Abstract
Objective. Microchimerism has been investigated as a possible contributor to the pathophysiology of preeclampsia. Although trisomy 21 is associated with pronounced microchimerism, it has not been connected with an increased risk of preeclampsia. Our objective was to readdress the relationship between preeclampsia and trisomy 21 in a large population.
Methods. Using the Texas Birth Defects Registry for 1999–2003, a cohort of 2995 pregnancies with a trisomy 21 fetus was identified and compared with a control cohort of 1959 pregnancies with fetal isolated oral clefts. Chi-square test was used to estimate the significance of observed difference in the proportion of preeclampsia between groups. The interactive and confounding effects of covariates were examined by stratified analysis and the Mantel–Haenszel method.

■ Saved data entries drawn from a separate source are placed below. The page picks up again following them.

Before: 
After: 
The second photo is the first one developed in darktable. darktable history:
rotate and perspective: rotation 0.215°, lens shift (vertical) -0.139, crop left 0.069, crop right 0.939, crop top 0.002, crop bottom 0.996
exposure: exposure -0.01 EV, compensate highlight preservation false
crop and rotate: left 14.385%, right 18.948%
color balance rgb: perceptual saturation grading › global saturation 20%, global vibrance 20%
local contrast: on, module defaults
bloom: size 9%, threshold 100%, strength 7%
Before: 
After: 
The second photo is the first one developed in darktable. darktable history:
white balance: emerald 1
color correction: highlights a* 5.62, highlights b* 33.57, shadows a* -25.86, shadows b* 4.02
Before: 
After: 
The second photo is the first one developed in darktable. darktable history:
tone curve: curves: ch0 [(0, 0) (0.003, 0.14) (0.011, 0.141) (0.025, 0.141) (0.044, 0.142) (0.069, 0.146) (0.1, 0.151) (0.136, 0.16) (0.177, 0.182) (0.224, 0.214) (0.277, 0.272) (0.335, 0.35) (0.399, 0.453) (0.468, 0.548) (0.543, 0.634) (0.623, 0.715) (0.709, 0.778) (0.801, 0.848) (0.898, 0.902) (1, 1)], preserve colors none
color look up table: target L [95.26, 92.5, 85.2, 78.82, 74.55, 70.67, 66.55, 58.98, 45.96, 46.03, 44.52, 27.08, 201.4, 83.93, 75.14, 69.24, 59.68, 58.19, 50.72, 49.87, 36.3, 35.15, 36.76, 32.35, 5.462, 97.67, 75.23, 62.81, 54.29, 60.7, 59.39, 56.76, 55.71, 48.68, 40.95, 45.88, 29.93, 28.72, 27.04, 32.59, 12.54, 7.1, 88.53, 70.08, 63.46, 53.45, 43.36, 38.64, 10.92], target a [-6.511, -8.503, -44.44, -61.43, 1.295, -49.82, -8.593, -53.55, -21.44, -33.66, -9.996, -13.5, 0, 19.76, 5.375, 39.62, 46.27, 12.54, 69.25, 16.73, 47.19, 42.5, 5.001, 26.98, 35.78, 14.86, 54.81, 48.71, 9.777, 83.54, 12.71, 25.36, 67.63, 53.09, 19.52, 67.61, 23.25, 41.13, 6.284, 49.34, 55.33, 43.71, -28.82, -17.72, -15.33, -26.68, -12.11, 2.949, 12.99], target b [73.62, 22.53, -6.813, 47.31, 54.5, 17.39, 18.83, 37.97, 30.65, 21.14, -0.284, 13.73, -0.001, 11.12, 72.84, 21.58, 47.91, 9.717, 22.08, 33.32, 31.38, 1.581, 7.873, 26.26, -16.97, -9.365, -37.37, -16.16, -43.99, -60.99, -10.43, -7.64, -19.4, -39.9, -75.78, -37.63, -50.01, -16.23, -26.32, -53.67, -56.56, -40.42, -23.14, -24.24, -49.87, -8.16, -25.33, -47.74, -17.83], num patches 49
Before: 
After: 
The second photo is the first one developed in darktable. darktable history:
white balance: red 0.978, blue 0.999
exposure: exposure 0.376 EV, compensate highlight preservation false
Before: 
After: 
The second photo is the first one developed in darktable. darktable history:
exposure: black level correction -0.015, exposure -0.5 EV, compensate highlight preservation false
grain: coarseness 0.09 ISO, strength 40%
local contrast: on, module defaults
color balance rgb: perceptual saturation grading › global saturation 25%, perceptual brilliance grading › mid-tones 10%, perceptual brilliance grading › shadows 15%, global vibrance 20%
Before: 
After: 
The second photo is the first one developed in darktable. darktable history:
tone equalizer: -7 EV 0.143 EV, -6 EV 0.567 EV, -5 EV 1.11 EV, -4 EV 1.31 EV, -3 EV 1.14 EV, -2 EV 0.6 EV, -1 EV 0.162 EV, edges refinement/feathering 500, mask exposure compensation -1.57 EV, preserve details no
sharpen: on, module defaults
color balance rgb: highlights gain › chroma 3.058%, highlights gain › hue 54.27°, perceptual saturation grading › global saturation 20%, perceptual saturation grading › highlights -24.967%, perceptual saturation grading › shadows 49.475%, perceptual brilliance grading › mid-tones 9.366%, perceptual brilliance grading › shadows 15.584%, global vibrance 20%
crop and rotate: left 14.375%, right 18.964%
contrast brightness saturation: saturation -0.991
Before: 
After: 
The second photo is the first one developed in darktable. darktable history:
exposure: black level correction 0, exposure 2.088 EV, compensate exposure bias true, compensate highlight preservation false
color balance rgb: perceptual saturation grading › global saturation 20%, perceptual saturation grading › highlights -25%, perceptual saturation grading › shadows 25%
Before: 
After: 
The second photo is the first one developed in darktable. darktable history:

Results. We observed 84 cases of preeclampsia in the trisomy 21 cohort (3.7%) and 111 cases in the oral cleft cohort (5.7%). The crude OR for having preeclampsia in relation to trisomy 21 was 0.63 (95% CI 0.47–0.85). The OR estimates remained the same after adjustment for confounders.
Conclusion. Pregnancies carrying a trisomy 21 fetus do not have an increased risk of preeclampsia. Besides epidemiologic significance, our data also have relevance for genetic counseling.
Acknowledgements
This study was supported in part through the cooperative agreement U50/CCU613232 from the Centers for Disease Control and Prevention to the Texas Department of State Health Services Center for Birth Defects Research and Prevention.